Dalam seketika kita biasa sering merasa benar, tanpa melakukan pengecekan dan berpikir jernih. Bahkan kita lebih suka membuat klaim-klaim kebenaran personal sepihak.
Ceritanya begini. Baru-baru ini saya datang ke sebuah gerai tempat makan cepat saji. Menghadiri undangan keluarga untuk acara sederhana ulang tahunnya. Acara makan-makan dan gratis. Saya tentu menghadirinya bersama keluarga.
Berempat saya datang ke gerai makanan tersebut. Senja yang kemerahan sudah mulai menghilang sesaat sebelum saya masuk gerai. Sayup adzan terdengar. Buru-buru saya mengambil sarung shalat dan membawa serta. Berharap, saya shalat maghrib di gerai nantinya.
Tapi sebelum menunaikannya, saya mampir dulu di meja yang telah dipesan sebelumnya. Ember berisi potongan ayam berbalut tepung yang terlihat sangat renyah dan nasi gundukan-gundukan kecil berbungkus kertas, semua telah tersaji di atas meja. Semuanya terlihat sangat pas di mata kanan-kiri saya, tapi tentu kurang begitu pas ketika dibandingkan dengan mata pencaharian saya.
Saya memilih untuk mengamankan dulu sarung yang saya bawa. Bukan karena keimanan saya yang sangat kuat atas godaan di meja makan, tapi lebih tepatnya untuk bisa makan secepatnya. Atau bukan karena saya sering shalat tepat waktu, bukan. Tapi rentang waktu shalat yang singkat, karena kalau waktu shalat lain saya sudah tentu terbiasa menundanya.

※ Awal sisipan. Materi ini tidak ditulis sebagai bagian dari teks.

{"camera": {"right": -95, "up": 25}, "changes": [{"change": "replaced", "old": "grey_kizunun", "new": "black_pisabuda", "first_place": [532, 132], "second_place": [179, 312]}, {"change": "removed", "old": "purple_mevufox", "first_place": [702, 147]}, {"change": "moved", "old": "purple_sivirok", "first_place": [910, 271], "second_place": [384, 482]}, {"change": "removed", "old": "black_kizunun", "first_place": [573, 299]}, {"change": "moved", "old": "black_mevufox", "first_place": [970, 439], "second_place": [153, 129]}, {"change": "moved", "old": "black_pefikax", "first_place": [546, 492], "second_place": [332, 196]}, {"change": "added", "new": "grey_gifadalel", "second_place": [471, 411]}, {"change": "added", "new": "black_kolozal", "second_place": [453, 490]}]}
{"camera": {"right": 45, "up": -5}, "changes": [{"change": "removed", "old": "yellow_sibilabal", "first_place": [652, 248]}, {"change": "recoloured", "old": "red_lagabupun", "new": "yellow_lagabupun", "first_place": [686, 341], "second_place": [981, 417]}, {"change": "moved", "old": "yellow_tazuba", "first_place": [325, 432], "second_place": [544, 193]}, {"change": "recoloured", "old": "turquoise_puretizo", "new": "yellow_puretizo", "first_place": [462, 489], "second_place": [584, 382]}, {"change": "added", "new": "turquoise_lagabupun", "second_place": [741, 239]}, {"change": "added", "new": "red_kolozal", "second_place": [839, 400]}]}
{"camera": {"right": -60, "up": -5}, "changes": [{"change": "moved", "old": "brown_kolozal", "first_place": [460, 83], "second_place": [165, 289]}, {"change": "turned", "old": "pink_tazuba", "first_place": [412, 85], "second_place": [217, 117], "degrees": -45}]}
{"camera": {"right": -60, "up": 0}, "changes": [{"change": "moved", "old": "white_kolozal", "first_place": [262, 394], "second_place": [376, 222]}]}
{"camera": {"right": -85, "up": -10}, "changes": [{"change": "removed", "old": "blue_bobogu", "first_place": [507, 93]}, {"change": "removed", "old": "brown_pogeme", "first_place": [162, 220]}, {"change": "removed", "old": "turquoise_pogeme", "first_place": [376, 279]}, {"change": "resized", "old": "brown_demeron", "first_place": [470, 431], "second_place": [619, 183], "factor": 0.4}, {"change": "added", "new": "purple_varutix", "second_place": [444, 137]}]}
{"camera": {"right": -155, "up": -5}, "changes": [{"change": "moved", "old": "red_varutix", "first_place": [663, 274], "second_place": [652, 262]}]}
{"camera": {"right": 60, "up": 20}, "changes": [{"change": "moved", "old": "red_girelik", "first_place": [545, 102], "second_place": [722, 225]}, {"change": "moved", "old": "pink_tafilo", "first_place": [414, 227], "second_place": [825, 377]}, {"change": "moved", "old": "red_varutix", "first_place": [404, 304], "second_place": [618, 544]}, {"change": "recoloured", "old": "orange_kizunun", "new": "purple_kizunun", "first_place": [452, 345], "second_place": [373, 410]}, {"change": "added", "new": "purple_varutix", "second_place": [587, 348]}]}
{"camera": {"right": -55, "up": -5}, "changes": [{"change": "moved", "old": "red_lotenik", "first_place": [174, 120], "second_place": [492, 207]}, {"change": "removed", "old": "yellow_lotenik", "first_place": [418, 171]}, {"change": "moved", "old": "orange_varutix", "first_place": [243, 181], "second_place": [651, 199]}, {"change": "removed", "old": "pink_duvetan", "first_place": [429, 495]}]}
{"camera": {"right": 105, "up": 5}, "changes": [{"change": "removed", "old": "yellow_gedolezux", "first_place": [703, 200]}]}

Saya kemudian bertanya pada karyawan gerai di mana lokasi mushalla. Karyawan itu menggelengkan kepala.
“Tidak ada mushalla di sini. Adaji tempat tapi tidak ada sajadahnya,”katanya.
Saya kembali dan tentu agak kecewa. Bukan sedih karena tidak bisa shalat secepatnya, tapi karena merasa tidak terlayani saja. Menggerutu dalam hati.
“Kok tidak ada mushalla dan tempat shalat di tempat semewah ini. Memang”. Kemudian saya duduk melihat sekeliling.
Saya teringat dengan sebuah pelatihan yang pernah saya hadiri (bukan saya ikuti karena hanya bertugas mendokumentasikan kegiatan) beberapa tahun lalu. Pelatihan dengan konten keagamaan tapi dibalut dengan konsep modern dan kecanggihan desain acara yang mengandalkan visualisasi.
Saya ingat bagaimana, komporisasi penyelenggara pelatihan yang menampilkan slide gambar-gambar posisi mushalla. Menurut penjelasan, bahwa tidak selayaknya mushalla di tempatkan di sudut belakang area komplek perkantoran. Seharusnya mushalla ditempatkan di depan area, berdiri megah dan kokoh bukan bangunan kecil yang tersempil di sudut bangunan.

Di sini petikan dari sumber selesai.